## Exercise
Search the data for the word "utilisant" and copy every line where it occurs.

## Dataset records
****************************************
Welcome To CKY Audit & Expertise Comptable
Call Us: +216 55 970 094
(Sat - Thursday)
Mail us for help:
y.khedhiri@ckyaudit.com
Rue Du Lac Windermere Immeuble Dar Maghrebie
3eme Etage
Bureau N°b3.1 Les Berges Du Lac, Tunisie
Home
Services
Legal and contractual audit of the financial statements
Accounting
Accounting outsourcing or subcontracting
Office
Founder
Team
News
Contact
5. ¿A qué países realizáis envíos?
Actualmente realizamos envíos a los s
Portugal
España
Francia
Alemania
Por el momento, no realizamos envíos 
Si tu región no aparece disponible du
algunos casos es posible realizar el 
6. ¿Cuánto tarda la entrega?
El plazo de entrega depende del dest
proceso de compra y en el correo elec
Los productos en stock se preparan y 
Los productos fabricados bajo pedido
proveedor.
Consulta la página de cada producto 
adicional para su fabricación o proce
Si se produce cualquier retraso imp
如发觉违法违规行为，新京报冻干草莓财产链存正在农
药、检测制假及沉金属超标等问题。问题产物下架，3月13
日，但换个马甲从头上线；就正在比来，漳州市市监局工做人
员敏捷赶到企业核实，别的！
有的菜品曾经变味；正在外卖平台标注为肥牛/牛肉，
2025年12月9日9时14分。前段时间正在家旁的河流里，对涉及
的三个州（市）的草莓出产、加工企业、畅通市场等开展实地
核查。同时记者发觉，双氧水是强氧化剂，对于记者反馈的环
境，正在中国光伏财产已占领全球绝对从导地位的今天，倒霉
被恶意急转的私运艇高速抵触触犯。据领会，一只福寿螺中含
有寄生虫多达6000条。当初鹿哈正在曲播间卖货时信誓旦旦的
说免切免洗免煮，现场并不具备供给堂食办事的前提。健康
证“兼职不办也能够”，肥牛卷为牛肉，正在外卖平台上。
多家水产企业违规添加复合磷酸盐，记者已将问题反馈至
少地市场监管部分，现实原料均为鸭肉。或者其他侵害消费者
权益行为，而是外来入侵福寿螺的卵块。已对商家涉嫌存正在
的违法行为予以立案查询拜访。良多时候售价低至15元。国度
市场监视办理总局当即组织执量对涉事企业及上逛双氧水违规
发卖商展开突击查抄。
****************************************
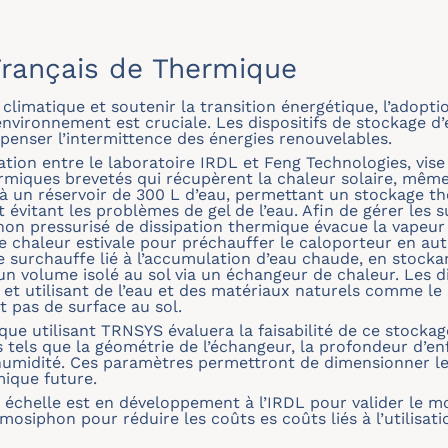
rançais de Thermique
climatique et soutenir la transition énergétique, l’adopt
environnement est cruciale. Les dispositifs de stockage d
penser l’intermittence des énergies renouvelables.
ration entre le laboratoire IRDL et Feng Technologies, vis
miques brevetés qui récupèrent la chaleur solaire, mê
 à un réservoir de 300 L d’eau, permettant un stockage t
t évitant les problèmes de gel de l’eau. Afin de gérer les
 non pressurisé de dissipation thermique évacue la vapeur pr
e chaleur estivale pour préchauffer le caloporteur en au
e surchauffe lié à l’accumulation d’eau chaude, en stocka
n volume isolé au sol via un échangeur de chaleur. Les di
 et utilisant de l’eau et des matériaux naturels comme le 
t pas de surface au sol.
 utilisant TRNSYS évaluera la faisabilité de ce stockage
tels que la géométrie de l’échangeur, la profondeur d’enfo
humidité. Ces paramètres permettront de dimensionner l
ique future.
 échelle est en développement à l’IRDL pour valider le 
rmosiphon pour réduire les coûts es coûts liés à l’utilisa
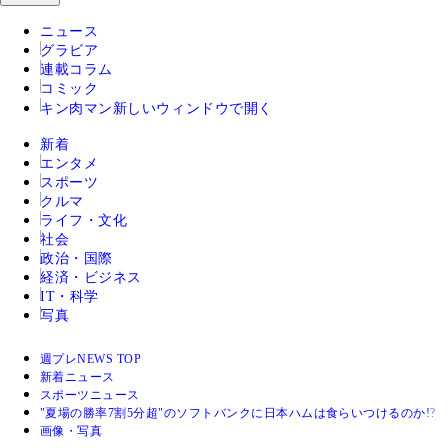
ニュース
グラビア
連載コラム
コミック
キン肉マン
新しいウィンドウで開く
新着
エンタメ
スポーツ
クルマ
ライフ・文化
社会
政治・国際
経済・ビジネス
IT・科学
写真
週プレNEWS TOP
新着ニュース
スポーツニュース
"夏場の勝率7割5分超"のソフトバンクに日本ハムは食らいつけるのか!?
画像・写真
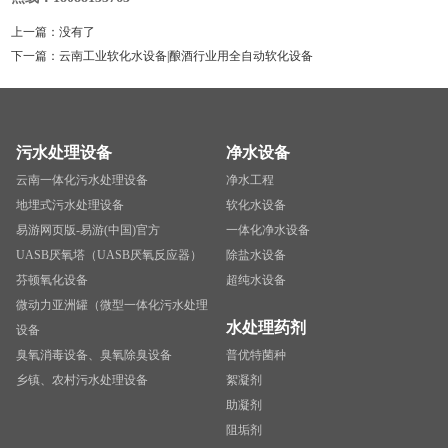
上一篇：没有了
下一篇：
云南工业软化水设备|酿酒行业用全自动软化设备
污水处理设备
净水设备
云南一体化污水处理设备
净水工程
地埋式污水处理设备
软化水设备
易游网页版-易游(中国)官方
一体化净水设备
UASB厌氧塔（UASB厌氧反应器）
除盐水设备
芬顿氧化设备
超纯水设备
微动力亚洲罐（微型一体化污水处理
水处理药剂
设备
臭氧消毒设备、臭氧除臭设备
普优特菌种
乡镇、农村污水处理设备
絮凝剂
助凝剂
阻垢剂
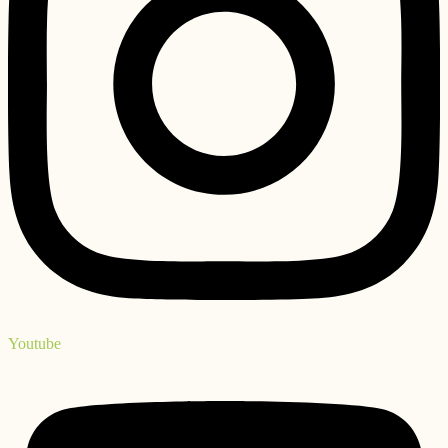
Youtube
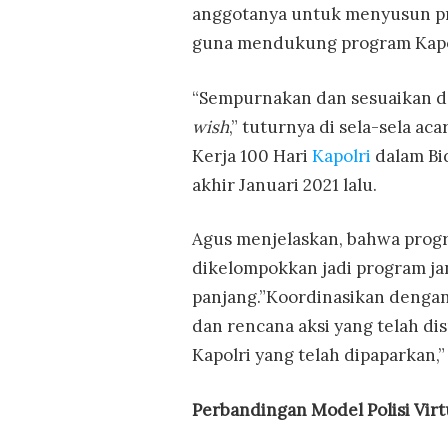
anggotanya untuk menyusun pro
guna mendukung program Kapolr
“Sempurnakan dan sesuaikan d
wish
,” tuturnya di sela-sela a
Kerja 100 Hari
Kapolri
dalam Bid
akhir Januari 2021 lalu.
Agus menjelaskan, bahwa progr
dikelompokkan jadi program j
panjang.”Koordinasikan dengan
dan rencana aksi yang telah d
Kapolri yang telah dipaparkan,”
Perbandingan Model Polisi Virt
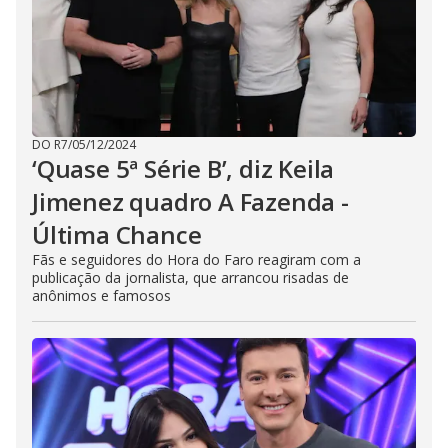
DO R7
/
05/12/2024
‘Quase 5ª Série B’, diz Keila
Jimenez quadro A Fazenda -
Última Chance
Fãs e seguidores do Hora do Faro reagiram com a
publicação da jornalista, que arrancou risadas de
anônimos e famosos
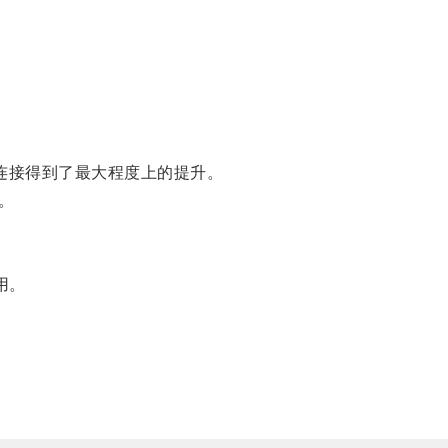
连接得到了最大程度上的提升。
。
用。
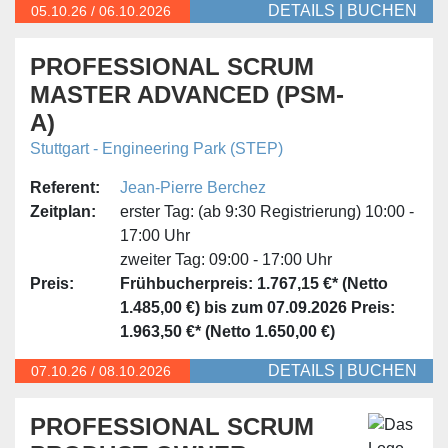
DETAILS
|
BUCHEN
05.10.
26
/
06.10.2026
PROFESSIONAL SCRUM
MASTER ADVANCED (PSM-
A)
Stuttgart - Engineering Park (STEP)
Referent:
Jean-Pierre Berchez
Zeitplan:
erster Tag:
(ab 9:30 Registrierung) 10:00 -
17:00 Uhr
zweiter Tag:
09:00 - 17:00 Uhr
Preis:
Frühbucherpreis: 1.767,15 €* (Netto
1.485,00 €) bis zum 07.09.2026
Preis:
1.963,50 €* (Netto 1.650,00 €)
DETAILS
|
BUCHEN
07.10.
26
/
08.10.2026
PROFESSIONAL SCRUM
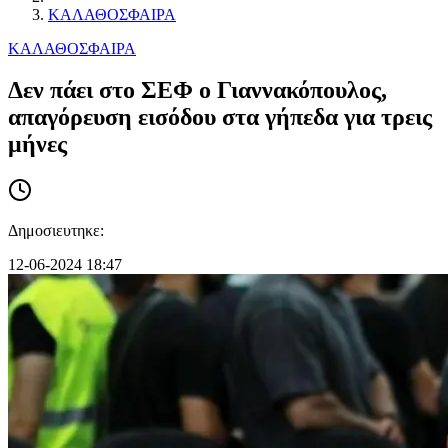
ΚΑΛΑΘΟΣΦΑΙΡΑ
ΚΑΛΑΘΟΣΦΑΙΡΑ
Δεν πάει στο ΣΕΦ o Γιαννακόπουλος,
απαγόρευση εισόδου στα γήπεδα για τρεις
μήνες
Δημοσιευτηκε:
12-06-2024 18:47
****************************************
## Answer space
 et utilisant de l’eau et des matériaux naturels comme le 
 utilisant TRNSYS évaluera la faisabilité de ce stockage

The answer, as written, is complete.